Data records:
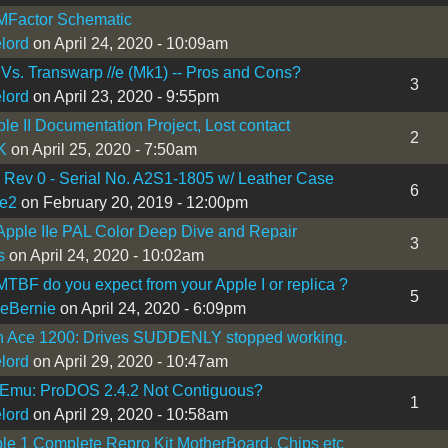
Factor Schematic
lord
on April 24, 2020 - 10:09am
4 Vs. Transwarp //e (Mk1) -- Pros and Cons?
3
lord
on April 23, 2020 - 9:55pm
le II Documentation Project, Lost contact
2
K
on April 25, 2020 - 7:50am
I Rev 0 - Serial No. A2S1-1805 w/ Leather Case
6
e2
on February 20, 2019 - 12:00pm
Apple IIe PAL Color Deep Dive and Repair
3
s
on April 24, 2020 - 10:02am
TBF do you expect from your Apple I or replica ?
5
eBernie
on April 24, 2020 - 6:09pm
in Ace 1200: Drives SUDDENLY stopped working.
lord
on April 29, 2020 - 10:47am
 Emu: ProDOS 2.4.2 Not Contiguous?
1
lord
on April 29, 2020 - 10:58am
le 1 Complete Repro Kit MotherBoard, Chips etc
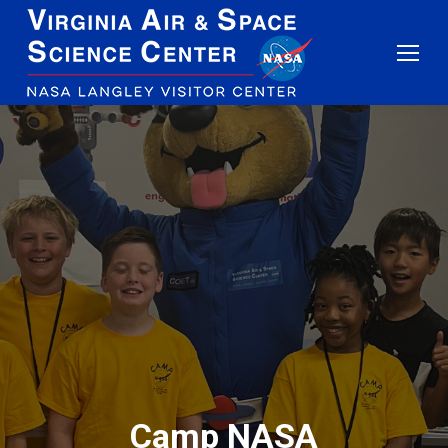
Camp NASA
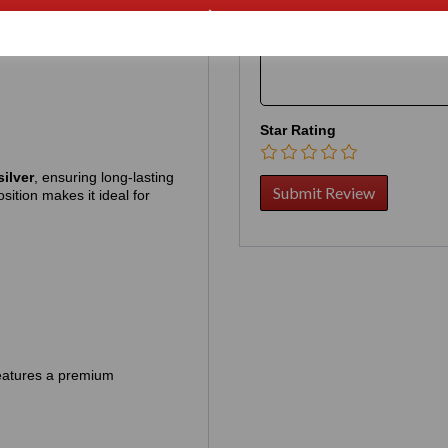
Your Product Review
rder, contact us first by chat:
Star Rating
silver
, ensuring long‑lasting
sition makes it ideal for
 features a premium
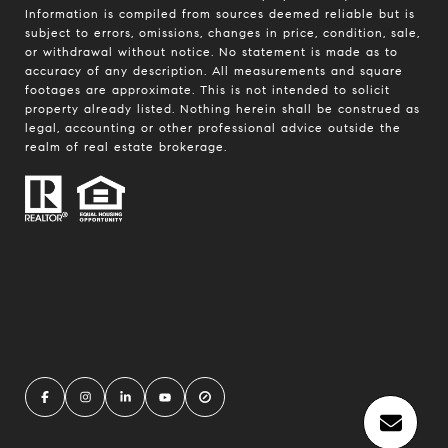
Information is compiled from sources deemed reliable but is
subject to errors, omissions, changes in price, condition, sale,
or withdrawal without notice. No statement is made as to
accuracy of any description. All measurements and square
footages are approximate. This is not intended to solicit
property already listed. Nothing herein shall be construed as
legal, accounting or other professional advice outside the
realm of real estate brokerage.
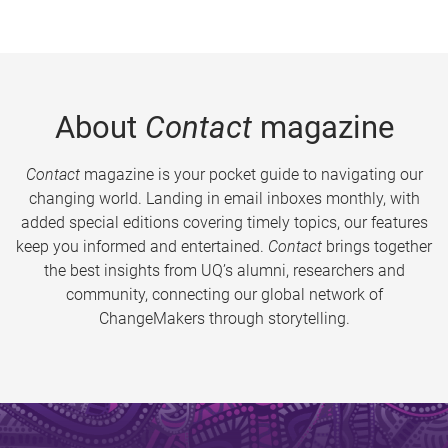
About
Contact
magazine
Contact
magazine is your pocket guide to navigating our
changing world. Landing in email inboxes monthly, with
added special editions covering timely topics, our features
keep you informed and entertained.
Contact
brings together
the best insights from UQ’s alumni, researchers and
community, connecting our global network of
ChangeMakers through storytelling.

Exercise description:
Rewrite the text of all the entries above, replacing "magazine" with "newsletter" everywhere it appears and leaving everything else unchanged. Leave the pictures out.

Finished exercise:
Factor Schematic
lord
on April 24, 2020 - 10:09am
4 Vs. Transwarp //e (Mk1) -- Pros and Cons?
3
lord
on April 23, 2020 - 9:55pm
le II Documentation Project, Lost contact
2
K
on April 25, 2020 - 7:50am
I Rev 0 - Serial No. A2S1-1805 w/ Leather Case
6
e2
on February 20, 2019 - 12:00pm
Apple IIe PAL Color Deep Dive and Repair
3
s
on April 24, 2020 - 10:02am
TBF do you expect from your Apple I or replica ?
5
eBernie
on April 24, 2020 - 6:09pm
in Ace 1200: Drives SUDDENLY stopped working.
lord
on April 29, 2020 - 10:47am
 Emu: ProDOS 2.4.2 Not Contiguous?
1
lord
on April 29, 2020 - 10:58am
le 1 Complete Repro Kit MotherBoard, Chips etc
Camp NASA
Your Product Review
rder, contact us first by chat:
Star Rating
silver
, ensuring long‑lasting
sition makes it ideal for
 features a premium
Information is compiled from sources deemed reliable but is
subject to errors, omissions, changes in price, condition, sale,
or withdrawal without notice. No statement is made as to
accuracy of any description. All measurements and square
footages are approximate. This is not intended to solicit
property already listed. Nothing herein shall be construed as
legal, accounting or other professional advice outside the
realm of real estate brokerage.
About
Contact
newsletter
Contact
newsletter is your pocket guide to navigating our
changing world. Landing in email inboxes monthly, with
added special editions covering timely topics, our features
keep you informed and entertained.
Contact
brings together
the best insights from UQ’s alumni, researchers and
community, connecting our global network of
ChangeMakers through storytelling.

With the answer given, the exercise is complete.